Segment Start: Input data

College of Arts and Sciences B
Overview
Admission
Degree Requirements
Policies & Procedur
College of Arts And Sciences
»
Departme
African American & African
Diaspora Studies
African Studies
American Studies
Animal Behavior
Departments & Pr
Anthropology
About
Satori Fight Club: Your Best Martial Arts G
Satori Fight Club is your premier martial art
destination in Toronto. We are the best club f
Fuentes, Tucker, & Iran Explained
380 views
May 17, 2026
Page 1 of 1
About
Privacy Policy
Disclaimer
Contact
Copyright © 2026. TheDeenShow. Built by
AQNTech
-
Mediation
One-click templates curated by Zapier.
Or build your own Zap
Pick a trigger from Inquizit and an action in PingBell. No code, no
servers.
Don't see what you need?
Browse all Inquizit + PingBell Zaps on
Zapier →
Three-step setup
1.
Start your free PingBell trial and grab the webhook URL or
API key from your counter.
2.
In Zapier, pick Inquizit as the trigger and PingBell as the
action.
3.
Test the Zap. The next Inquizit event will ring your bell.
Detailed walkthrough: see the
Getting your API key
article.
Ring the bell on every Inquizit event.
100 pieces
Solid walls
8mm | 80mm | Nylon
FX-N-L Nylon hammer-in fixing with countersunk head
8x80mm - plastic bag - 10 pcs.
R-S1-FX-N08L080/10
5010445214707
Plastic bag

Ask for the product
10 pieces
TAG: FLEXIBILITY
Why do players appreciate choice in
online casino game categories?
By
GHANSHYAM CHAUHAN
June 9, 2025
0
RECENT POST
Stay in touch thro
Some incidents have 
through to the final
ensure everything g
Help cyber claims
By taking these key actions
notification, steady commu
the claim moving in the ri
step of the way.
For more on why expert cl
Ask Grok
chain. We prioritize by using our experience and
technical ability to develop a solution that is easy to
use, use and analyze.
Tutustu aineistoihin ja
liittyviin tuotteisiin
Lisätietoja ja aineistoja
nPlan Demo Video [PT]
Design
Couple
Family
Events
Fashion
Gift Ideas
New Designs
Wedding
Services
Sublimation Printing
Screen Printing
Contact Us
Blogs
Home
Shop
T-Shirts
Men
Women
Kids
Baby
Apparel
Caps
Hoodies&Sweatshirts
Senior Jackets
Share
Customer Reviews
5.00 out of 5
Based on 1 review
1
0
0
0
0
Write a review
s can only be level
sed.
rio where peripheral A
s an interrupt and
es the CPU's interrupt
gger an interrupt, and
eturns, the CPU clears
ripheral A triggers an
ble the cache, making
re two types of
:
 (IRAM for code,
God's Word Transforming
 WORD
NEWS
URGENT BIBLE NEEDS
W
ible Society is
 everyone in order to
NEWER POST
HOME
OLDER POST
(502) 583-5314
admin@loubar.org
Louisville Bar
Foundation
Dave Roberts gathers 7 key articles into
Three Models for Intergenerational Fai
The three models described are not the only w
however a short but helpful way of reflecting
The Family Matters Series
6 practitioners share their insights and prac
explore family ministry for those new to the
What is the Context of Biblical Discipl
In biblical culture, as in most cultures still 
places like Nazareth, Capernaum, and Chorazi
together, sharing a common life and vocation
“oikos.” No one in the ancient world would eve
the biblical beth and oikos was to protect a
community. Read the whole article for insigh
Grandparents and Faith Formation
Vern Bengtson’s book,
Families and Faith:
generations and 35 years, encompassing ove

Segment End: Input data

When you reach the line that holds "6 practitioners share their insights and prac", please copy it and every line after it through the end of the listing, exactly and with no other lines.

• [Task response]
6 practitioners share their insights and prac
explore family ministry for those new to the
What is the Context of Biblical Discipl
In biblical culture, as in most cultures still 
places like Nazareth, Capernaum, and Chorazi
together, sharing a common life and vocation
“oikos.” No one in the ancient world would eve
the biblical beth and oikos was to protect a
community. Read the whole article for insigh
Grandparents and Faith Formation
Vern Bengtson’s book,
Families and Faith:
generations and 35 years, encompassing ove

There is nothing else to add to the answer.